**Requirement**
For each line of the data below that contains "HellO", return that line.

== Data excerpts ==

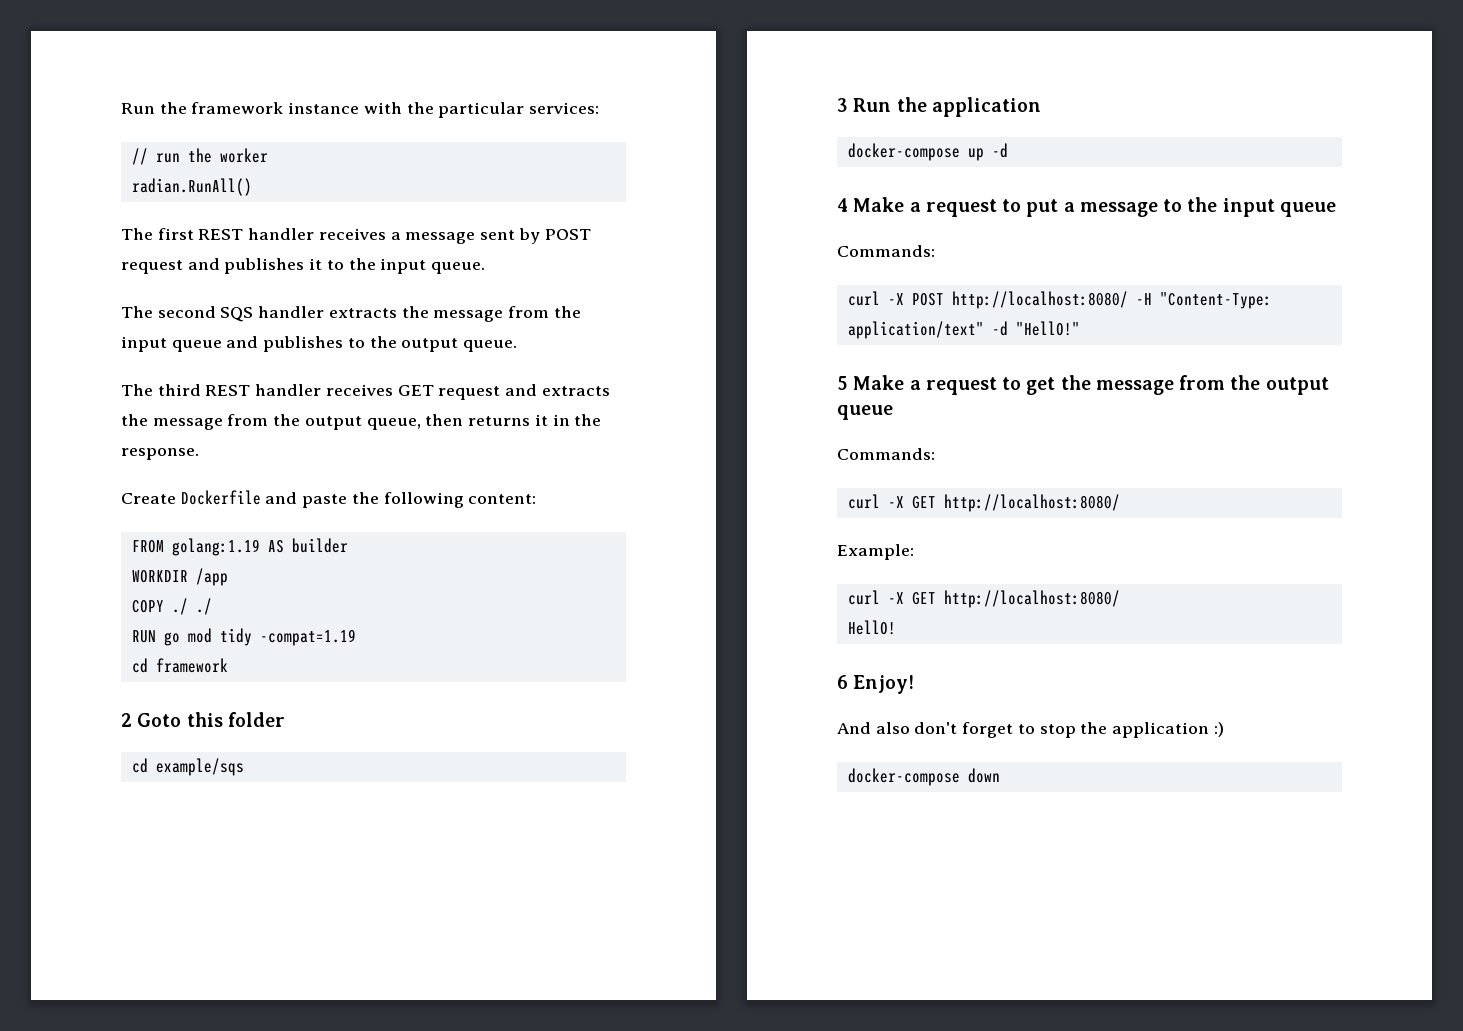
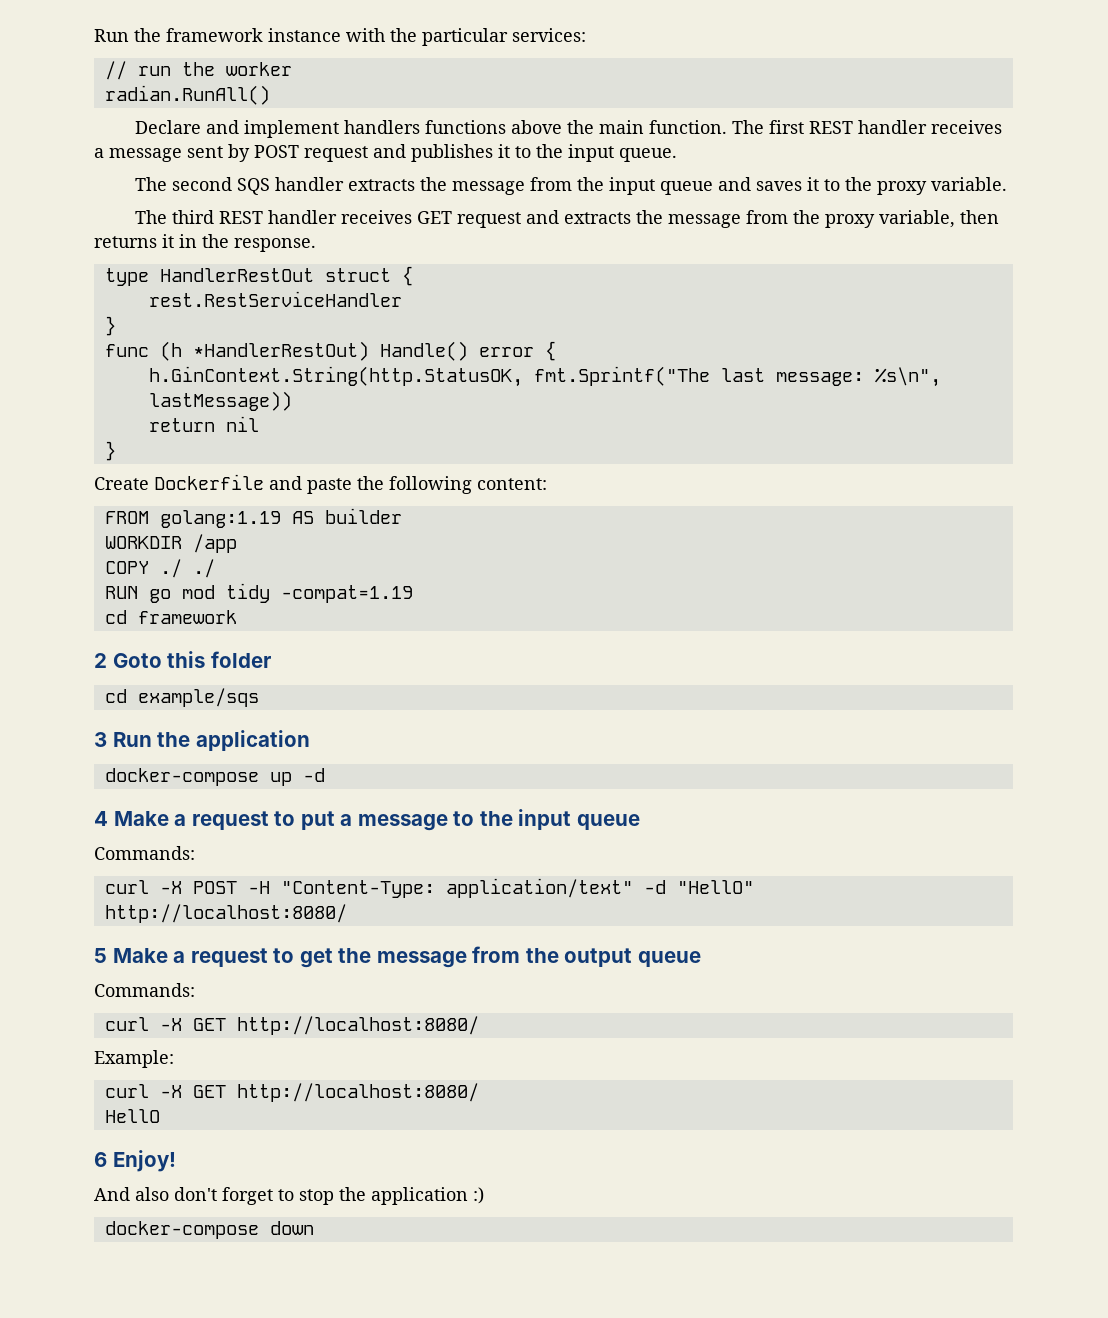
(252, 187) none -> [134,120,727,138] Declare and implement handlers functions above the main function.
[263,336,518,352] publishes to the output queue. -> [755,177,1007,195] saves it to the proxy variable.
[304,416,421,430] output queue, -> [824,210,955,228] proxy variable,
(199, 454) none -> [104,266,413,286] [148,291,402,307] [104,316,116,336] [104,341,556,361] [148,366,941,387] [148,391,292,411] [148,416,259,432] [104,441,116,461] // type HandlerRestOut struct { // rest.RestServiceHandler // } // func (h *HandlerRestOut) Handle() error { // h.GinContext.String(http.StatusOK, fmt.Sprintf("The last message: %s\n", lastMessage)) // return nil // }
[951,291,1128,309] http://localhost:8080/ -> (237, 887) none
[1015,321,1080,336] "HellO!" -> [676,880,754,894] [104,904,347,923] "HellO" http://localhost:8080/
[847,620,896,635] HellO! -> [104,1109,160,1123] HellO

===
== Data excerpts ==

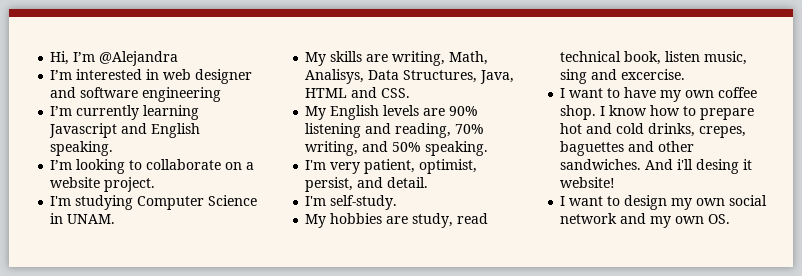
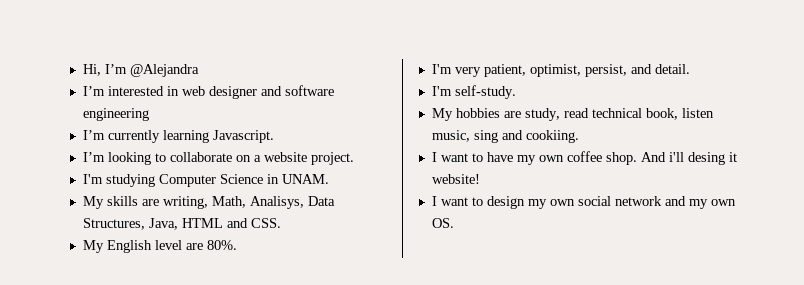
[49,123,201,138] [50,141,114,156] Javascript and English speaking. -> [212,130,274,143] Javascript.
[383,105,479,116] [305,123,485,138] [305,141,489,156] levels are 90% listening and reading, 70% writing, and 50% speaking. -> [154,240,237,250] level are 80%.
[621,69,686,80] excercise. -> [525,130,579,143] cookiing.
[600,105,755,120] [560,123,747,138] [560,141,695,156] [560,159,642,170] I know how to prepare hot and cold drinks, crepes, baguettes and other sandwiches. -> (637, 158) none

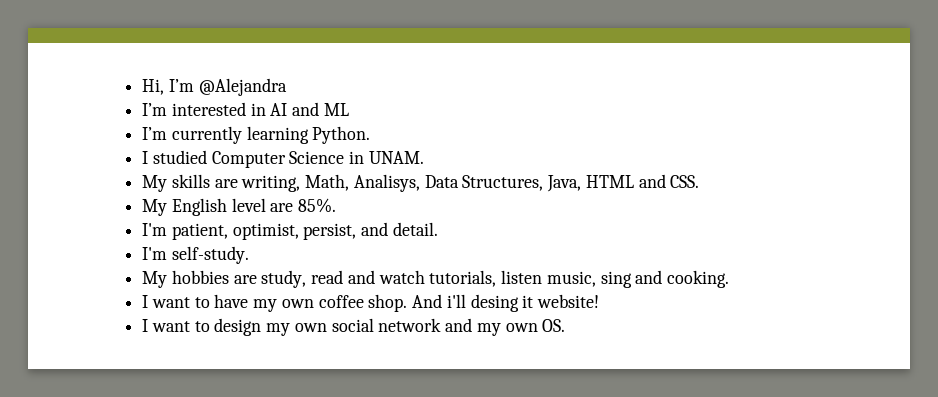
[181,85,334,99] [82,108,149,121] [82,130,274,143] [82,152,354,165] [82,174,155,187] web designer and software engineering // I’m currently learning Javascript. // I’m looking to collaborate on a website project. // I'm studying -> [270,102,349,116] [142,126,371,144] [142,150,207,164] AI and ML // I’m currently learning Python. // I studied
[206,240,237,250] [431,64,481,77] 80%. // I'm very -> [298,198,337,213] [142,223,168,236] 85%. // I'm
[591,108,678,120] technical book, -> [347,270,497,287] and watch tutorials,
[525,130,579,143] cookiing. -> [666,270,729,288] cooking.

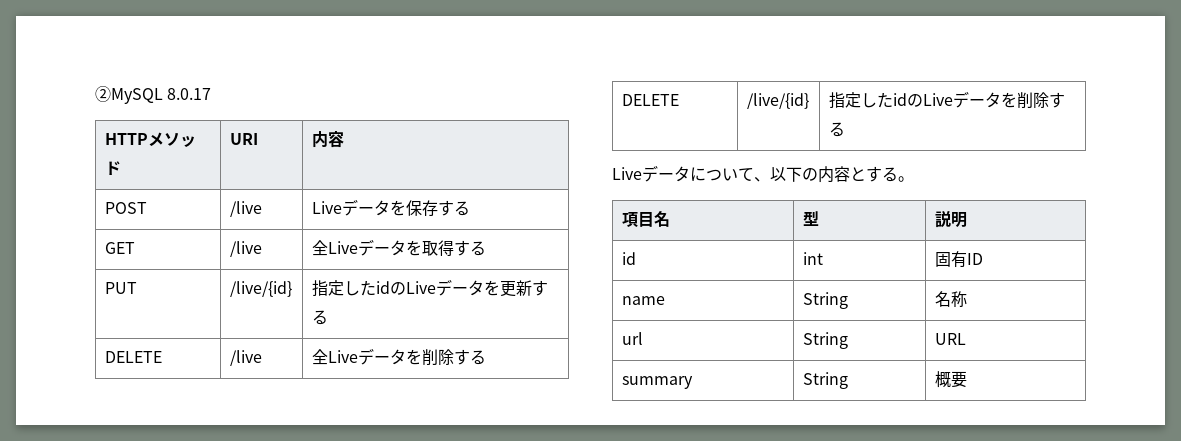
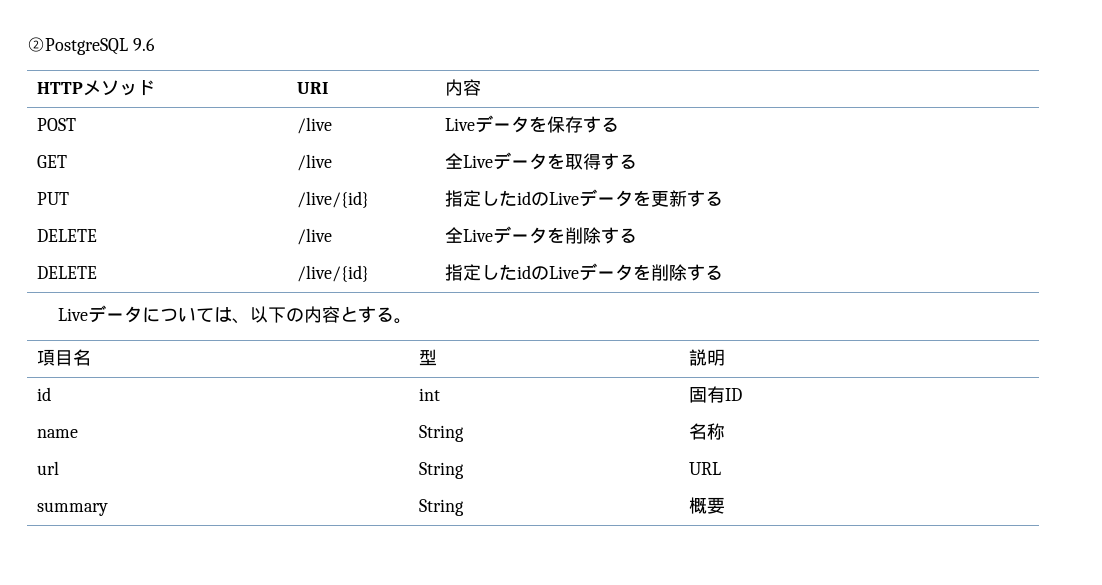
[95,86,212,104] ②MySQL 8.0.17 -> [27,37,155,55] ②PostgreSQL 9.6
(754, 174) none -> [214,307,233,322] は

===

**Answer space**
[1015,321,1080,336] "HellO!" -> [676,880,754,894] [104,904,347,923] "HellO" http://localhost:8080/
[847,620,896,635] HellO! -> [104,1109,160,1123] HellO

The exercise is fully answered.